*** Text provided Section Begins ***

I encounter a lot of different beliefs in the oilfield from different operators and pumpers as to what the purpose is for holding tubing back pressure on rod pumping wells and how much back pressure to hold. I will explore this topic in this post.


Figure 1: typical wellhead set-up for a rod pumping well with the Circulation Loop (on the left side) and the Production Loop and flowline (on the right side). The back-pressure regulator is green and highlighted by the orange arrow.

As can be seen from Figure 1, the back-pressure regulator is installed on the tubing and it holds back-pressure above the flowline pressure. On most wells you will also see a choke on the casing side which can be used to prevent the well from flowing too much fluids up the backside and over-running the tank battery (the well pictured above does not have the casing choke as it is a low pressure well).


A back-pressure regulator/valve works as shown below in Figure 2. By tightening down the spring you can control what the tubing pressure has to be to open the back-pressure valve, and this is how you set and control how much tubing pressure (TP) is being held. But how much should you hold and what is the purpose of the TP?


Figure 2: Harbison-Fischer back-pressure valve/regulator. The spring is screwed in to hold the stem on the seat and adjust how much pressure is required to push the stem off the seat and allow fluids to pass through and into the flowline. Other back-pressure valves (like the Baird brand) have a ball pressed onto the seat instead of a stem, but the mechanics are the same.


The main purpose of holding some additional TP are the following:

  1. To keep any gas that is produced up the tubing compressed and prevent it from "heading" the top of the tubing dry. This is important in keeping the rubbers in the stuffing box cool and lubricated and preventing the packing from burning up and making a mess when it overheats.

  2. The TP allows the pumper to see "pump action" on the pressure gauge and helps him to better know how the pump is performing (i.e. is it effectively displacing fluid each stroke, which is an indication of what the pump fillage is). See Figure 4.


Figure 4: example of great "pump action". Based on how much the pressure is swinging each stroke it appears the tubing is completely full of liquids and the pump has 100% liquid fillage each stroke.


There is one other unique situation that holding additional TP is needed and that is if the well tries to flow up the tubing. This only occurs if the well has a lot of bottomhole pressure to where the pressure differential across the plunger is very small (which can be seen in a dyno card that is very thin, showing little fluid load on the plunger). In this kind of well, if the pump passes a slug of gas through it and that gas unloads the top portion on the tubing, then the pressure differential on top of the pump (the Pump Discharge Pressure) could become less than the Pump Intake Pressure and the well could literally start flowing up the tubing. I've seen this only once and to be honest it was a little scary. The well was a horizontal well around Pecos, TX, with a lot of bottomhole pressure and I could hear the tubing screaming as gas/liquids were flowing off through it. This situation does not happen often and it only happens on high bottomhole pressure wells that can almost flow on there own.

*** Text provided Section Ends ***
*** Given data Section Begins ***

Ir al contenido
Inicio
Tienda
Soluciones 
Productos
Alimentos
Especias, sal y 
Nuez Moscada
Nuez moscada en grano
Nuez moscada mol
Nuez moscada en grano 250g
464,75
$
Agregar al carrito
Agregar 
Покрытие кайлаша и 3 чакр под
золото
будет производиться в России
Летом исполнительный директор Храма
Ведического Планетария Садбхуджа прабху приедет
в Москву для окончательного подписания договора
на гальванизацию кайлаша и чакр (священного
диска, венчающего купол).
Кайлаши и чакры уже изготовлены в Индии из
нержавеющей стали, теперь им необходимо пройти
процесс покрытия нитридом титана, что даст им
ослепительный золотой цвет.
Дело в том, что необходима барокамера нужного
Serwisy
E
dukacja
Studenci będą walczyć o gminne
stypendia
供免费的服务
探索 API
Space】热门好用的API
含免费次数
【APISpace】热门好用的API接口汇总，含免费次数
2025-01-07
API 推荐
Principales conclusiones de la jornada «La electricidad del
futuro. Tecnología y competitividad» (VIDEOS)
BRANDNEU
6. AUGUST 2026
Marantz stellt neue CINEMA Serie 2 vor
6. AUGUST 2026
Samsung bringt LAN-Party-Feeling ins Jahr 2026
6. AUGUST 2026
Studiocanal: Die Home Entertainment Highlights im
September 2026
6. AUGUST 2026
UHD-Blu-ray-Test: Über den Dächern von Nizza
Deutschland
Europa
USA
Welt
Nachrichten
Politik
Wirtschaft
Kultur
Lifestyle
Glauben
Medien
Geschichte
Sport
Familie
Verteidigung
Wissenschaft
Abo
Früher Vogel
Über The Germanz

*** Given data Section Ends ***
*** Given data Section Begins ***

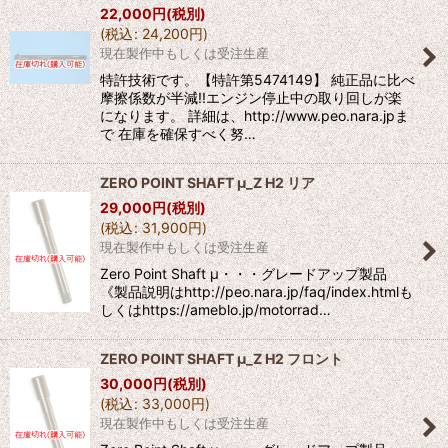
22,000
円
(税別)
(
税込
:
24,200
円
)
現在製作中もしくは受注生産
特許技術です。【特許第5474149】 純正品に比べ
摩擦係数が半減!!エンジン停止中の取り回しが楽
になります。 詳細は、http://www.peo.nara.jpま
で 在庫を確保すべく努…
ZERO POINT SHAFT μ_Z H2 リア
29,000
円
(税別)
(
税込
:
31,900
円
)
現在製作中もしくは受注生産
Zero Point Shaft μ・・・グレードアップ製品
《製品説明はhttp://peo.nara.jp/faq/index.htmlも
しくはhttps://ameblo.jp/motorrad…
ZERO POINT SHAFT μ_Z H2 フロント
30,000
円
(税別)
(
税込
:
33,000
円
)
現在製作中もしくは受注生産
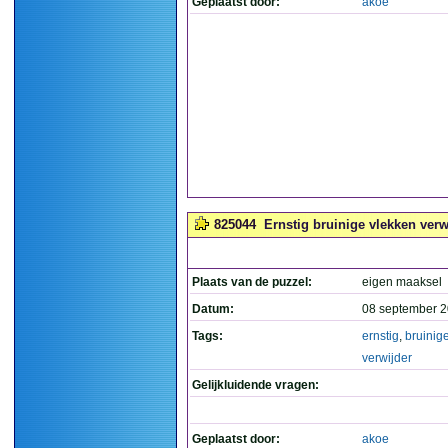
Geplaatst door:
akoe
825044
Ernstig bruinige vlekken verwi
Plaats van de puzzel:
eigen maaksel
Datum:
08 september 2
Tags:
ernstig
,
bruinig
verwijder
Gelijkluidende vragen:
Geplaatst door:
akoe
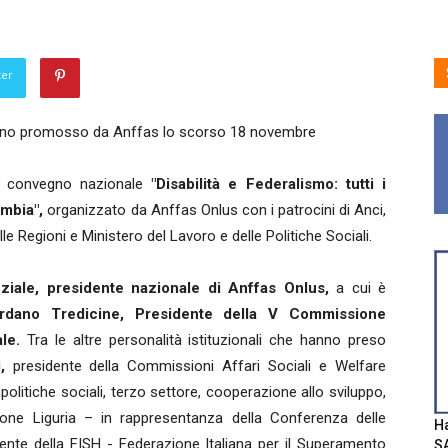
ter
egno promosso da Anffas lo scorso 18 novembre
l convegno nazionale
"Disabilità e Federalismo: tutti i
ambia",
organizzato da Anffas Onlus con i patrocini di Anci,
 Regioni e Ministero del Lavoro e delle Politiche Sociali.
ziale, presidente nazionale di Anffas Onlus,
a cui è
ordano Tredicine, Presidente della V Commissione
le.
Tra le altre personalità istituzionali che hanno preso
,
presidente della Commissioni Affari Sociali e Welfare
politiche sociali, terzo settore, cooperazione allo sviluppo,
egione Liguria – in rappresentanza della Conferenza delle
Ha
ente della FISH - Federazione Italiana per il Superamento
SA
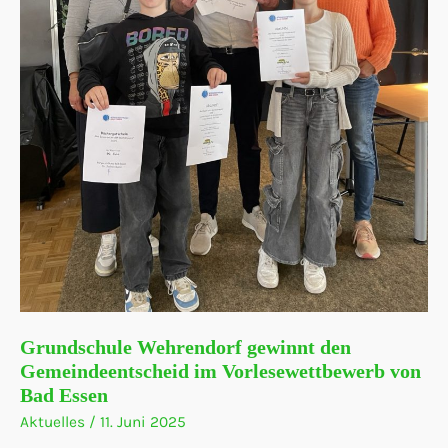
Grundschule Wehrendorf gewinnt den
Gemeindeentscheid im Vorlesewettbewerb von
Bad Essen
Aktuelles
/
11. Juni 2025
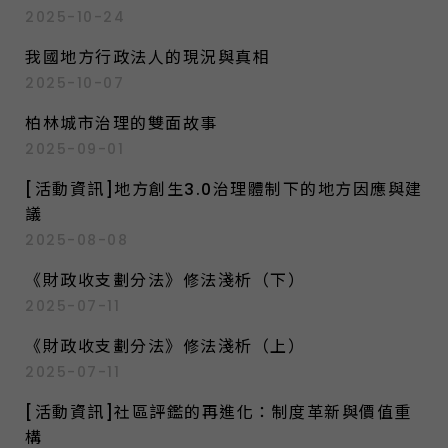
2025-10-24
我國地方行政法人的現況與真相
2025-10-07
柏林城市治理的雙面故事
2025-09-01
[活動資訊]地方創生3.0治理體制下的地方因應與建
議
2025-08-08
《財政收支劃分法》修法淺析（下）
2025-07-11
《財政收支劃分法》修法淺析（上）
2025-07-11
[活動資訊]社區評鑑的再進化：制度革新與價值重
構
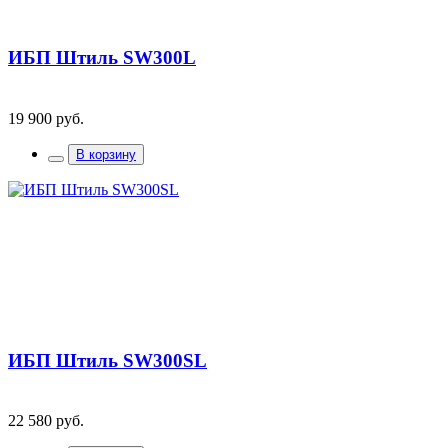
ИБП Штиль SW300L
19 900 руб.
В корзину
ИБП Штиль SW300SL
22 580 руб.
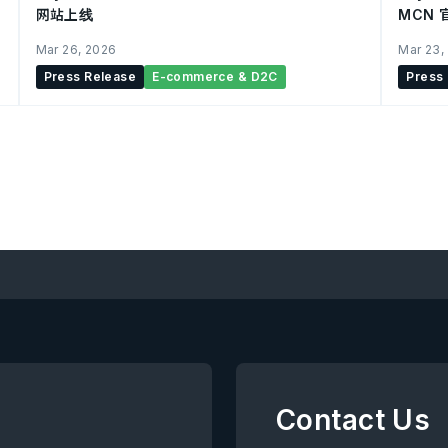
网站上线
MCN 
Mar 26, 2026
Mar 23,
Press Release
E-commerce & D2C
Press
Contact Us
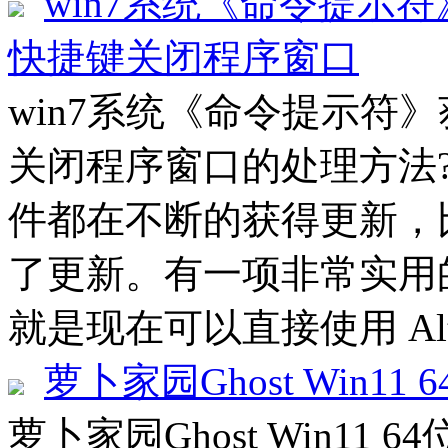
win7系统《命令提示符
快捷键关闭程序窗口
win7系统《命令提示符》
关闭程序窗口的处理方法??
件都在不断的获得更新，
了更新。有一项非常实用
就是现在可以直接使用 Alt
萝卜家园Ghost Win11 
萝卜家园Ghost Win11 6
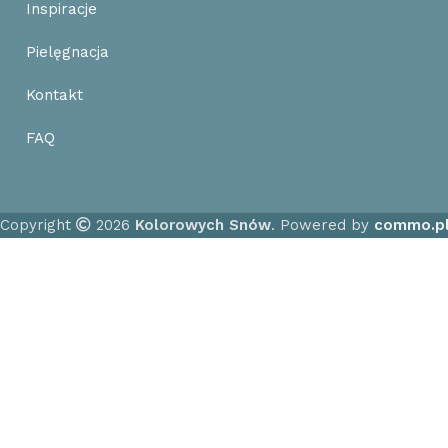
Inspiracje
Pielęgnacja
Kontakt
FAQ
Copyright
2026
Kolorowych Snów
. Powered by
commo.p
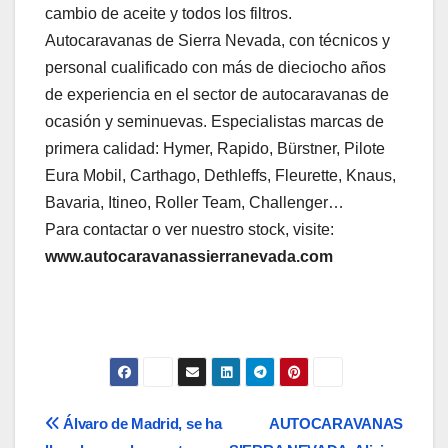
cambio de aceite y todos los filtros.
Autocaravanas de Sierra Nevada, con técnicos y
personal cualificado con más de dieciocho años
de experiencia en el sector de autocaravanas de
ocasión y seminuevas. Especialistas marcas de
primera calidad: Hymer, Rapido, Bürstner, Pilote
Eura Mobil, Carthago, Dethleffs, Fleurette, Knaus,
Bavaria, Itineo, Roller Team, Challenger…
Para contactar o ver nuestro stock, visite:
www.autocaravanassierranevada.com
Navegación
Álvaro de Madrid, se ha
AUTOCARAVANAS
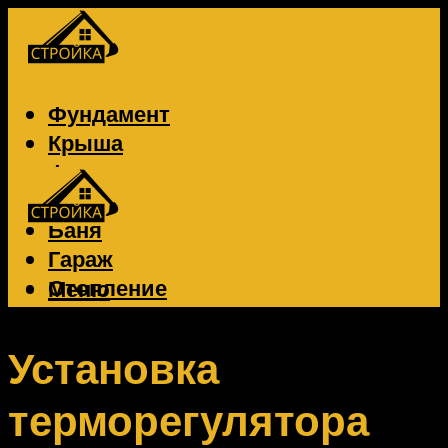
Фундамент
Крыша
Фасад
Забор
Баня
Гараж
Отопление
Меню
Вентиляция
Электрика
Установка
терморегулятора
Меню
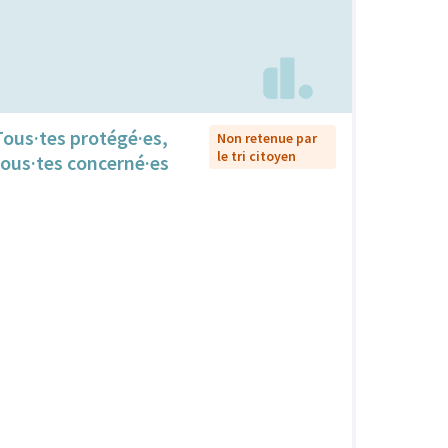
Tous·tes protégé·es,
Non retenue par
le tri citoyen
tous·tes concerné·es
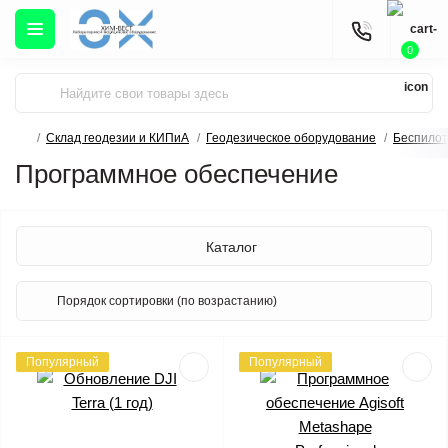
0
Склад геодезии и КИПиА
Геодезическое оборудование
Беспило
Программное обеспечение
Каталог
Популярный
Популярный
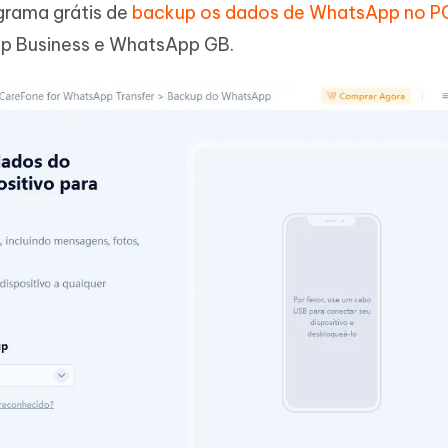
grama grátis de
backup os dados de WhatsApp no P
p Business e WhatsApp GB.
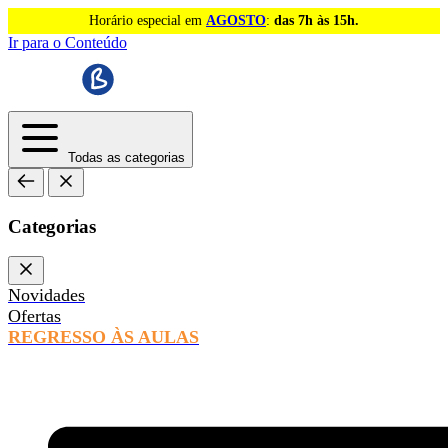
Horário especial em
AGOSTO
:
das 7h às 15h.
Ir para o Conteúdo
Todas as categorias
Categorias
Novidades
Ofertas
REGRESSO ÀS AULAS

*** Given data Section Ends ***

▶ [Actions to take]:
a: Answer these from the text on tubing back pressure in rod pumping wells:
(i) What color is the back-pressure regulator in Figure 1?
(ii) On back-pressure valves like the Baird brand, what is pressed onto the seat instead of a stem?
(iii) Near what town was the horizontal well that started flowing up the tubing?
b: Show each line of the records that contains the string "WhatsApp". Case counts.

▶ [Expected outputs]:
a:
(i) Green.
(ii) A ball.
(iii) Pecos, TX.

b:
backup os dados de WhatsApp no P
p Business e WhatsApp GB.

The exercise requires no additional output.